ZERO HORA 22/03/2015
O médico britânico Richard Smith gerou polêmica,
recentemente, ao afirmar que o câncer é a melhor forma de morrer. Aos que já
perderam alguém para essa doença infeliz, a pergunta que fica no ar é: como
assim? Dr. Smith explica que, entre a morte súbita, a falência múltipla de
órgãos, a demência ou um câncer, este último estaria em vantagem por dar ao
paciente a oportunidade de se despedir dos seus afetos e prazeres, de refletir
sobre a vida, de visitar certos locais pela última vez e de se preparar para a
partida conforme suas crenças.
A polêmica se acirrou mais ainda
quando ele disse que os investimentos para pesquisar a cura do câncer deveriam,
ao menos em parte, ser direcionados a estudos sobre as doenças da mente.

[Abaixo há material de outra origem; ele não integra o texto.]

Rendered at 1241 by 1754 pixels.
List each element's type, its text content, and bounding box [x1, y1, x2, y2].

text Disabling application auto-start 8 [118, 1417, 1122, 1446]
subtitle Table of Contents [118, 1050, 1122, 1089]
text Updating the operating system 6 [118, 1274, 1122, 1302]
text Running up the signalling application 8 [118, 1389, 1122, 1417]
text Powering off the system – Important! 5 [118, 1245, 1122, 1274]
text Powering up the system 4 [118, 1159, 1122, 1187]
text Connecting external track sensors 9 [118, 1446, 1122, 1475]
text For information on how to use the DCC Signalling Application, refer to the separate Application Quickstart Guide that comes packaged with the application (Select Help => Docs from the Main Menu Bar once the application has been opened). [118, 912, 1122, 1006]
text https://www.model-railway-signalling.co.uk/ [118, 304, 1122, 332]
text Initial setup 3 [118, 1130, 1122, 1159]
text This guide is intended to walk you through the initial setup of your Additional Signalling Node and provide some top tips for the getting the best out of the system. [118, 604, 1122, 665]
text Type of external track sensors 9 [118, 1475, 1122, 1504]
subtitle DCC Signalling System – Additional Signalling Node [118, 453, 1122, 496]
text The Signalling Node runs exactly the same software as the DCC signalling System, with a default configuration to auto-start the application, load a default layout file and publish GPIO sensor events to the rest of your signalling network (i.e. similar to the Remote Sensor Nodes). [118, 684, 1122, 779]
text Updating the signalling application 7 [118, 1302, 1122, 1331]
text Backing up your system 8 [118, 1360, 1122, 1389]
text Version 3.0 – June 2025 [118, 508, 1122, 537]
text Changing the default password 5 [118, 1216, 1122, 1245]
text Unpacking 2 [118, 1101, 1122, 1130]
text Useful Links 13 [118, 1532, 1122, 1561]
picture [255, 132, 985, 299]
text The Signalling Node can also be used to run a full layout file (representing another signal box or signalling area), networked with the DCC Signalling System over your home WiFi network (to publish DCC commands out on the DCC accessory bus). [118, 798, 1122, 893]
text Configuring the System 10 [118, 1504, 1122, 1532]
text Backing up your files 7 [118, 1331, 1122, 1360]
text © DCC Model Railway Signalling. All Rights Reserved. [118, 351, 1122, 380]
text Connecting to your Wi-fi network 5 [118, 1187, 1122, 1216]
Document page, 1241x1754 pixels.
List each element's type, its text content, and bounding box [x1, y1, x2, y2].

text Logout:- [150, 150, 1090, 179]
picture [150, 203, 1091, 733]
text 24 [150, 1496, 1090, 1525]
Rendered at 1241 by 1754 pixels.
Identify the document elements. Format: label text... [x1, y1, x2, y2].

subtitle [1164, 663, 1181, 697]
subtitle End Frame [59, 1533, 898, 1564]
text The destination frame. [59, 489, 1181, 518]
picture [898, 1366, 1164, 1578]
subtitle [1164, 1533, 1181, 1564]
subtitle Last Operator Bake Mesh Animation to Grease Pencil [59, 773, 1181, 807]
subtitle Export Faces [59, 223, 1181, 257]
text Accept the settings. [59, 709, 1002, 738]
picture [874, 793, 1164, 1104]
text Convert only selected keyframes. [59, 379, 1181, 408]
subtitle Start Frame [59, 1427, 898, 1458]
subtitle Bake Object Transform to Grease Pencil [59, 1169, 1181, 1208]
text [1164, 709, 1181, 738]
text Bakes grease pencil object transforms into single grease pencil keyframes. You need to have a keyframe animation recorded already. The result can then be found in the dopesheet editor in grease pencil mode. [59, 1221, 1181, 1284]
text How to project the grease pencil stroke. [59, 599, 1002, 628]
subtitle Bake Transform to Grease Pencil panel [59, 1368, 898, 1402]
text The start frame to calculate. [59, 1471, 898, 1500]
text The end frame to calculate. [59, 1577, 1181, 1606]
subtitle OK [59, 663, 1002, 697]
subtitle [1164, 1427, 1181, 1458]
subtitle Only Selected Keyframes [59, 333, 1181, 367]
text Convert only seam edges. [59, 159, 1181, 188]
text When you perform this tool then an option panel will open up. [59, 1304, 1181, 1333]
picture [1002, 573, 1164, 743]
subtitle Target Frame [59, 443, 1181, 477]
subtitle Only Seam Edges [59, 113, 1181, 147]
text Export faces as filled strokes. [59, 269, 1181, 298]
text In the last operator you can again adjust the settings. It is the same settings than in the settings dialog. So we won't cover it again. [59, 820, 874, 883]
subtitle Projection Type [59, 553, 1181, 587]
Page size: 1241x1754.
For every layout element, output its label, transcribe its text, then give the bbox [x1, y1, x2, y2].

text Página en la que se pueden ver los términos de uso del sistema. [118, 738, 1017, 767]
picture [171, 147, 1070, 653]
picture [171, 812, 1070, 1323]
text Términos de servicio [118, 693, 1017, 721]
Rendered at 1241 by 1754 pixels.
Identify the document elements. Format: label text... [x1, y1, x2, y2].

A primeira vez que enxerguei o
câncer com olhos menos dramáticos foi ao ler o livro Por um Fio, do dr. Dráuzio
Varella, em que ele relata sua comovente experiência como oncologista. Agora,
ao assistir ao filme Para Sempre Alice (que achei meio fraco, diga-se),
reforcei a ideia de que o câncer dispõe mesmo de alguns benefícios nessa
competição macabra.
A atriz Julianne Moore ganhou o
Oscar de melhor atriz ao interpretar uma mulher de 50 anos que sofre do mal de
Alzheimer. Ela perde palavras, não reconhece feições, esquece com quem estava
conversando, e sobre o quê. Menos mal que ainda consegue produzir flashbacks,
lembrar a infância e acontecimentos remotos. Porém, nos casos em que a memória
vai inteirinha para o brejo, de que adiantou ter vivido?
Não faz sentido atravessar tantos
conflitos e amores, ter cometido tantos erros e acertos e não poder, lá
adiante, contabilizá-los. No inventário de uma vida, vale o que se fez e o que
se sentiu. Se tudo for esquecido, esvaziam-se nossos 80 anos, nossos 90 ou 100.
Qualquer longevidade passará a valer um segundo.
Espero um dia olhar para fotos
antigas e me reconhecer no sentido mais amplo, recordar o que eu vivia naquele
momento do clique, dizer “parece que foi ontem” sem sofrimento. Quero lembrar
sabores, sorrisos, gestos, enfim, os flashes que iluminam a estrada atrás de
nós. Quero inclusive lembrar os arrependimentos e as dores, que vistos de longe
parecerão bem menores – e essenciais. Quero rir muito de mim, me recordando de
trás pra frente.
Porque, se não for assim, nossa
vida terá valido para os outros, os que nos lembram, mas não terá valido para
nós mesmos. Seremos uns desmemoriados sem alicerces, vagando num presente
ilusório, desaparecendo a cada minuto que passa.
Se temos que morrer um dia (que
jeito), que seja abraçados a nossas recordações. A integridade de uma vida está
em seu reconhecimento, mesmo que, junto às boas lembranças, sejamos obrigados a
reconhecer também a proximidade do fim. É o preço. Pior é morrer alienado, sem
poder avaliar, através da memória, se valeu ou não a pena.